De vraag rijst of deze lokale belastingen voldoende zijn om als effectieve belasting - zoals bedoeld in het ‘nieuwe’ verdrag - te worden beschouwd. Strikt genomen kwalificeren dergelijke lokale belastingen niet als inkomstenbelastingen. Het ‘nieuwe’ dubbelbelastingverdrag bevat een lijst van de belastingen waarop het van toepassing is (4). Wat betreft de Franse belastingen die door het verdrag worden gedekt (hetgeen in principe inkomsten- en vermogensbelastingen zijn), valt op dat niet alleen l'impôt sur le revenu, l'impôt sur les sociétés en l'impôt sur la fortune immobilière worden vermeld, maar ook les contributions sur l'impôt sur les sociétés en les contributions sociales. De Franse taxe foncière en taxe d’habitation komen daarentegen niet in deze lijst voor. Hoewel deze lijst beargumenteerbaar niet exhaustief is, wordt er veelal vanuit gegaan dat reeds bestaande belastingen ten tijde van het onderhandelen van het dubbelbelastingverdrag die niet op deze lijst werden opgenomen ook niet bedoeld zijn om hieronder te sorteren. Teneinde hierover een sluitend standpunt in te nemen, is een voorafgaandelijke grondige studie van de concrete en algemene verdragsinterpretatieregels naar onze mening vereist. Bovendien is het niet gegarandeerd dat de Belgische belastingadministratie deze visie volgt.
Indien de taxe foncière en/of taxe d’habitation niet zouden volstaan als “effectieve belasting” die in Frankrijk werd ondergaan (na bovenstaande grondige analyse), zullen in België de Franse ‘fictieve inkomsten’ uit het eigen gebruik van de Franse woning o.i. integraal moeten worden opgenomen in de belastbare basis en onderworpen worden aan de progressieve belastingtarieven. Dit gebeurt thans op basis van het (Belgisch) kadastraal inkomen dat aan het betreffende goed werd toegekend. Beargumenteerbaar moet er in België wel een belastingvermindering van 50% worden toegestaan: het betreffen dan immers buitenlandse niet bij verdrag vrijgestelde onroerende inkomsten. Dit heeft tot gevolg dat de aangifte in de personenbelasting door deze belastingplichtigen dan ook plots anders moet worden ingevuld dan voorheen.

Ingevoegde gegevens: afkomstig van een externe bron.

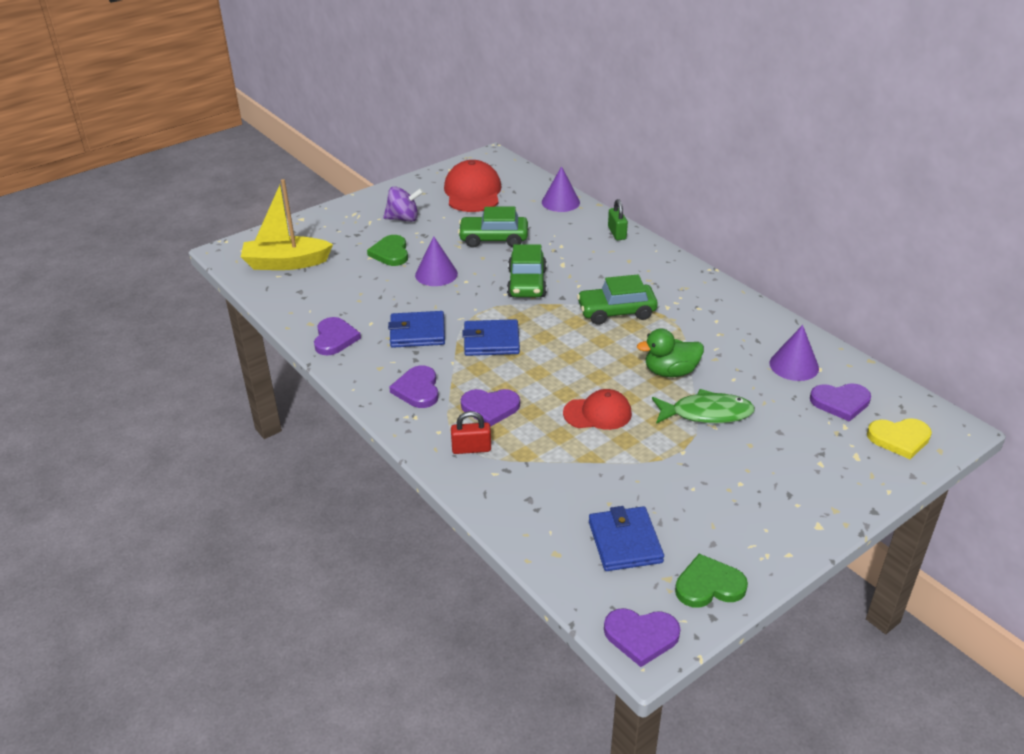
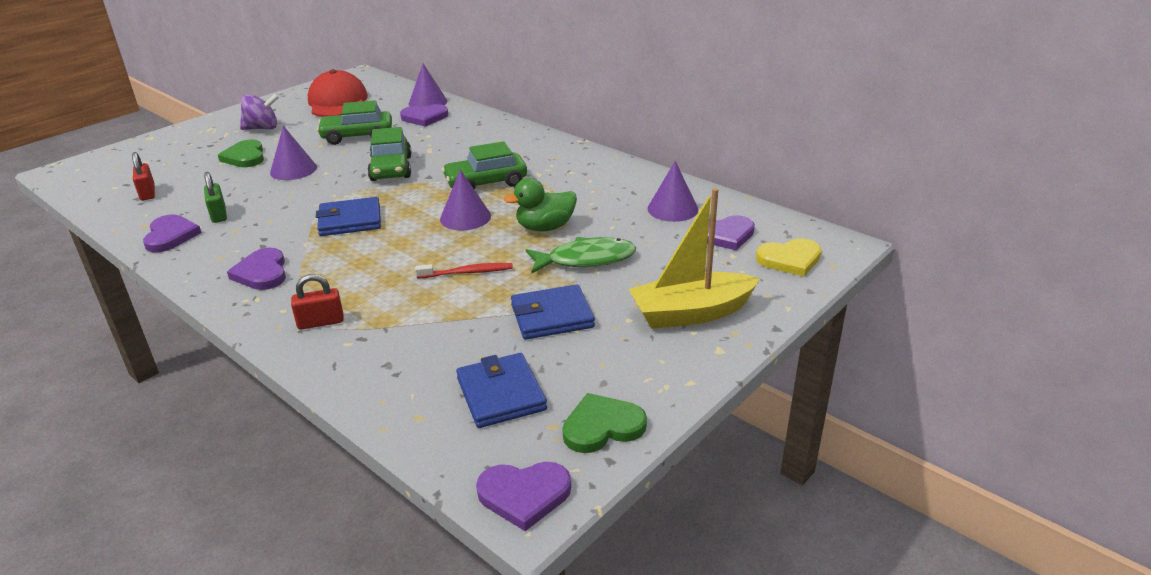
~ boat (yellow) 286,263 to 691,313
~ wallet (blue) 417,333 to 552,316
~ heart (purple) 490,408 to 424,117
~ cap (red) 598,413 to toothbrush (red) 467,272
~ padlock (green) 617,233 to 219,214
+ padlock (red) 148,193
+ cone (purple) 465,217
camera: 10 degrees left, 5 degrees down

Vanuit verschillende bronnen vernemen we dat het niet langer vrijstellen van deze Franse vakantiewoning, die voor eigen gebruik dient, in de personenbelasting ingevolge het nieuwe dubbelbelastingverdrag helemaal niet werd beoogd door de Belgische onderhandelaars. Het lijkt er dus op dat onvoldoende aandacht is besteed aan de onbedoelde implicaties voor de belastingheffing van onverhuurde onroerende goederen gelegen in Frankrijk. Om toekomstige discussies bij de toepassing van het nieuwe dubbelbelastingverdrag te voorkomen, zou het wenselijk zijn om een avenant bij het verdrag te ondertekenen of bijvoorbeeld minstens in de parlementaire voorbereidingen te verduidelijken dat zowel de taxe foncière als de taxe d’habitation, vergelijkbaar met de Belgische onroerende voorheffing, als verdragsrechtelijk in aanmerking komende belastingen worden beschouwd. Hierdoor zouden onroerende inkomsten, ongeacht of het goed eigen gebruik betreft of niet, effectief belast worden in Frankrijk en zal er geen discussie meer bestaan over de Belgische vrijstelling (met progressievoorbehoud).